Instructions to follow: Beginning with the line that holds "Kurslitteratur kommer att", set down each line of the data below through the very last, exactly as given, and nothing beyond that.

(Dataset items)
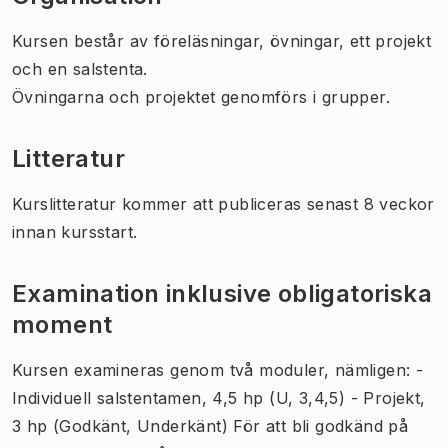
Kursen består av föreläsningar, övningar, ett projekt
och en salstenta.
Övningarna och projektet genomförs i grupper.
Litteratur
Kurslitteratur kommer att publiceras senast 8 veckor
innan kursstart.
Examination inklusive obligatoriska
moment
Kursen examineras genom två moduler, nämligen: -
Individuell salstentamen, 4,5 hp (U, 3,4,5) - Projekt,
3 hp (Godkänt, Underkänt) För att bli godkänd på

Exercise result:
Kurslitteratur kommer att publiceras senast 8 veckor
innan kursstart.
Examination inklusive obligatoriska
moment
Kursen examineras genom två moduler, nämligen: -
Individuell salstentamen, 4,5 hp (U, 3,4,5) - Projekt,
3 hp (Godkänt, Underkänt) För att bli godkänd på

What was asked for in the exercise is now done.